Members of the team noticed the remnants of a ramp and stairs dating back 4,500 years. They spotted postholes—holes dug deep into the ramp that would accommodate thick wooden pillars—which lined both sides of the stairs flanking the ramp.
Researchers now believe the postholes could be a key innovation allowing hundreds of ancient workers to build structures like the pyramids much more quickly than previously thought.
Workers wrapped ropes around the pillars protruding from the postholes—employing a rudimentary pulley system—to haul massive stone blocks on sleds up pyramids efficiently and at a much steeper gradient (20 percent or more) than once thought.
The discovery may very well put to rest a burning question that has given archeologists many sleepless nights: How did the ancient Egyptians, using primitive technologies to lift multi-ton blocks, build such towering pyramids?
Dr. Roland Enmarch, a senior lecturer in Egyptology at the University of Liverpool and the co-director of the project that made the discovery, told The Media Line his crew worked at the ancient quarry for some time.
“It was the most prestigious source in ancient times for the stone known as Egyptian alabaster, a milky white translucent stone which was much beloved to Egyptian civilization,” Enmarch said.

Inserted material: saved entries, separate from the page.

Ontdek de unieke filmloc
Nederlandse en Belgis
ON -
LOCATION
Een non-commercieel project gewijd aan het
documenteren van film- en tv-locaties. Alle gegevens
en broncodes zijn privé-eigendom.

“What we’ve uncovered in our excavations is the trace of the ramp that led out of the open-cast quarry. And we removed the debris and rubbish on top of the rock-cut ramp.”
The team also uncovered stone-cut steps on both sides of the ramp, as well as cut postholes inside the steps, which would have held the wooden elements, he explained.
“Given that we can date this contraption to reign of King Cheops [who ruled from 2,589 to 2,566 BCE], the builder of the Great Pyramid at Giza—one of the ‘Seven Wonders of the World’—it is a reasonable inference that if this technology was being used at our quarry in his lifetime, similar technology may have been used in the construction of the Great Pyramid.”
Enmarch concluded that this ramp system “is an important part of the puzzle” to unlocking the secret of how the pyramids were constructed.
Dr. Penny Wilson, an Egyptologist at Durham University who was in touch with Enmarch about the find, told The Media Line that while the revelation is useful, it “wouldn’t necessarily stop discussion about various options that were available in terms of straight ramps or winding ones, as well as the kind of equipment available.”
Researchers have long assumed how things worked in ancient Egypt, she explained, but “it is always good to have the actual evidence for exactly why it was done. This would also feed into our more detailed understanding of Egyptian lifting technology and architectural practices,” Wilson added.
“It puts more meat on the skeleton of what we already have and understand, and it makes some of our suppositions a bit more solid,” she concluded.
Officials hope the discovery will help bolster Egypt’s struggling tourist sector. During the Arab Spring in 2011 and its aftermath, the number of visitors to the country sharply dropped, but has been recovering as of late.